Our aim is to create accurate catalogue records, and the best way to ensure accuracy is for our SCIS cataloguers to examine the items themselves. This will provide the ability for optimal retrieval of resources by maximising the chances of your users finding and accessing the material they need within your library catalogue.
Quality assurance
Without the actual items in hand or clear complete images of items, cataloguers may not be able to:
- fully determine the subject matter of the material
- provide full metadata such as pagination and the types of illustrations; this may matter for resources such as geography books where the number of pages or types of illustrations included is important
- retain consistency with author names via authority files so that full results are returned on an author search. By examining the physical item, cataloguers can determine who the actual authors are – sometimes the requesting subscriber might identify the editor or compiler as an author.
Provide images of title
SCIS receives its cataloguing metadata from books received at our depot from schools and the AUS/NZ retail book distribution network.

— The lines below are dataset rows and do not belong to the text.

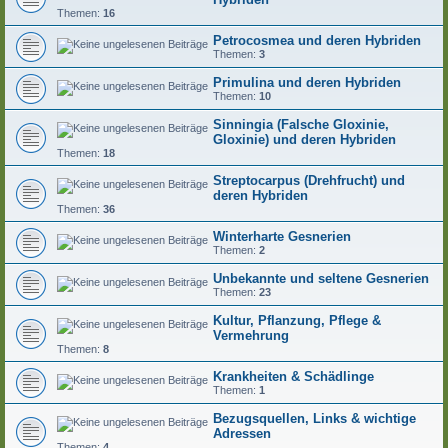
Themen:
16
Petrocosmea und deren Hybriden
Themen:
3
Primulina und deren Hybriden
Themen:
10
Sinningia (Falsche Gloxinie,
Gloxinie) und deren Hybriden
Themen:
18
Streptocarpus (Drehfrucht) und
deren Hybriden
Themen:
36
Winterharte Gesnerien
Themen:
2
Unbekannte und seltene Gesnerien
Themen:
23
Kultur, Pflanzung, Pflege &
Vermehrung
Themen:
8
Krankheiten & Schädlinge
Themen:
1
Bezugsquellen, Links & wichtige
Adressen
Themen:
4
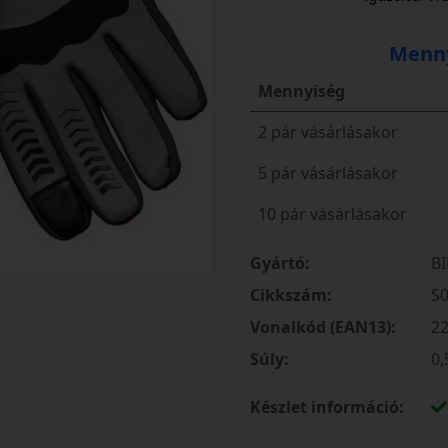
Menny
Mennyiség
2 pár vásárlásakor
5 pár vásárlásakor
10 pár vásárlásakor
Gyártó:
B
Cikkszám:
S
Vonalkód (EAN13):
2
Súly:
0,
Készlet információ:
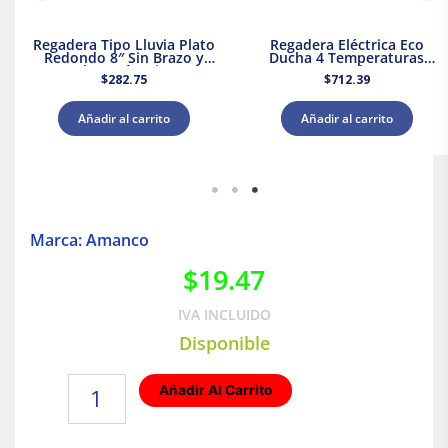
Regadera Tipo Lluvia Plato
Regadera Eléctrica Eco
Redondo 8″ Sin Brazo y
Ducha 4 Temperaturas
Chapetón Dica
5000 W Rotoplas 310996
$
282.75
$
712.39
Añadir al carrito
Añadir al carrito
Marca: Amanco
$
19.47
IVA INCLUIDO
Disponible
Yee
Añadir Al Carrito
Sanitaria
Cementar
40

However, SCIS is often asked to catalogue items that have been purchased outside of this retail network. These titles are:
- Sold exclusively to one store (eg: Aldi, Newspapers)
- Ordered direct from overseas (eg: Amazon, Ebay)
- Ordered from publishers/distributors/authors who don’t provide materials to SCIS (eg: Book Warehouse - NSW)
- Small press authors/publishers who don’t provide materials to SCIS
- Pre-publication titles
An example is the title: The wheels on the ute go round and round, 9781760667351, published by Scholastic, in 2019. At the time, this item was sold to one store only and no information was available for cataloguers to create an accurate record.
In these cases, when there is no metadata available anywhere that we can use, we must receive the book (or the scanned images we request) in order to accurately catalogue the book.
Compliance with international cataloguing standards
SCIS provides records aligned with international cataloguing standards, which rely on:
- the transcription of some critical metadata that comes from examining exactly what is on the item
- the identification of the item’s subject headings that should come from analysing the resource itself.
Therefore, we rely on physical items or scanned images of book cover, title and copyright pages and back cover of the item.
Physical items receive highest priority
SCIS prioritises physical items in the cataloguing queue. Requests accompanied by physical items will be completed faster than those which have only been submitted online (see How long does it take to have my items catalogued?).